Copacabana Copacabana: Samba-Nächte in Rio
Halle/MZ. - Gelassen verfolgen sie die Ankömmlinge in den Autos. Als das Taxi vor einem rosa und grün gestrichenen Betonblock hält, steckt das Geld in der Socke. Sicher ist sicher. Ein Security-Mann begleitet die Insassen in die Samba-Schule. Doch was heißt hier Schule? 1 000 Menschen tanzen, toben, singen und klatschen im hellen Neonlicht der Halle. Es ist Samstagnacht, 23 Uhr. Samba-Zeit im Armenquartier.
Die 1928 gegründete und älteste der 16 wichtigsten Sambaschulen in den Slums von Rio ist der Stolz der Bewohner. Alle fiebern dem 21. und 22. Februar entgegen, der Parade im Sambodromo. Und natürlich sind alle überzeugt, dass die Escolas de Samba Mangueira vor den Augen der Jury in der 1. Bundesliga des Karneval Brasil bestehen wird. Erste Schritte zur farbstrotzenden Karnevalsshow machen die Sambistas Jahr für Jahr ab Oktober. In den Nächten von Samstag auf Sonntag werden aus öffentlichen Proben wilde Tanz- und Trommelorgien.
Die Puxadores, wie die Vorsänger heißen, und ihre Bateria (Rhythmusgruppen), allen voran aber die Tänzerinnen geben sich mit Leib und Seele dem Massenspektakel hin.
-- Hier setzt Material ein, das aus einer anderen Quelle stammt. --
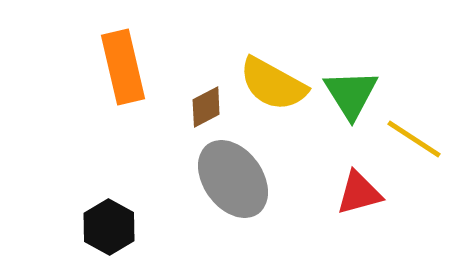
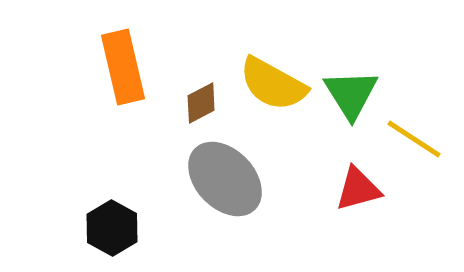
brown diamond: moved 5 px left, 4 px up
gray ellipse: moved 8 px left; rotated 8 degrees counterclockwise
red triangle: moved 1 px left, 4 px up
black hexagon: moved 3 px right, 1 px down
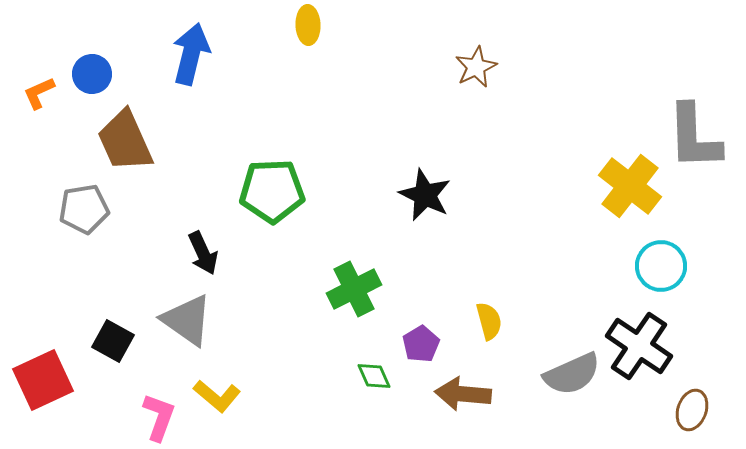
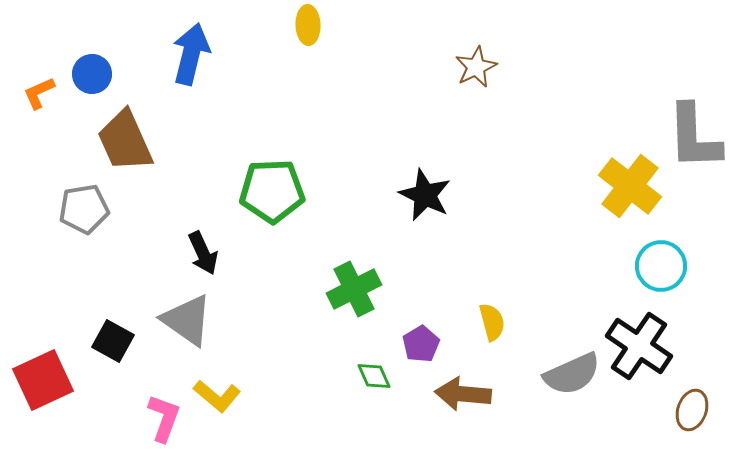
yellow semicircle: moved 3 px right, 1 px down
pink L-shape: moved 5 px right, 1 px down
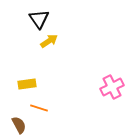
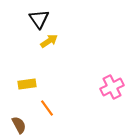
orange line: moved 8 px right; rotated 36 degrees clockwise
Derweil probt die feiernde Menge lautstark Text, Takt und Melodie des Samba-Enredo. Das speziell für Mangueira komponierte Lied gibt die vokale und instrumentale Marschroute vor. In der langen Nacht hundertfach getrommelt und gesungen haben sogar die Jecken aus Berlin und Bosten den Tanzmarsch intus.
Auf einer Empore malträtieren die Musiker ihr Arbeitsgerät bis zur Materialerschöpfung. Der ohrenbetäubende Sound wirkt wie Adrenalin auf die Tanzenden auf dem Parkett. "Bumbum", lacht Paula. Bumbum? Gemeint sind nicht die Orchesterpauken. Bumbum bedeutet: Popo. Und der sei der wichtigste Körperteil beim brasilianischen Karneval, versichert Paula. Um ein tanzendes Trio hat sich ein dichter Kreis von Fans gebildet. "Uma samba boa", feuern sie die Tänzerinnen an. Die Pobacken wackeln, der Busen vibriert, die Arme schnellen in die Luft, während wirbelnde Schrittvarianten dem Stakkato der Schlagzeuge folgen. Eine Samba-Schule sucht ihre Superstars.
Auf der Empore peitscht jetzt die "Queen of Bateria" (Solotänzerin), angefeuert vom Beat der Schlaginstrumente, die wogende Masse über die Tanzfläche. Plötzlich stiebt die Menge auseinander: Platz gemacht für die Königin der Nacht! Die Fahnenträgerin hat ihren umjubelten, temperamentvollen Auftritt. Nur ein Pärchen am Rande des Geschehens ist sich eng umschlungen selber genug. Seit einer Stunde schaut es flüsternd und küssend dem fröhlichen Treiben zu. Rio hat auch seine leisen Töne.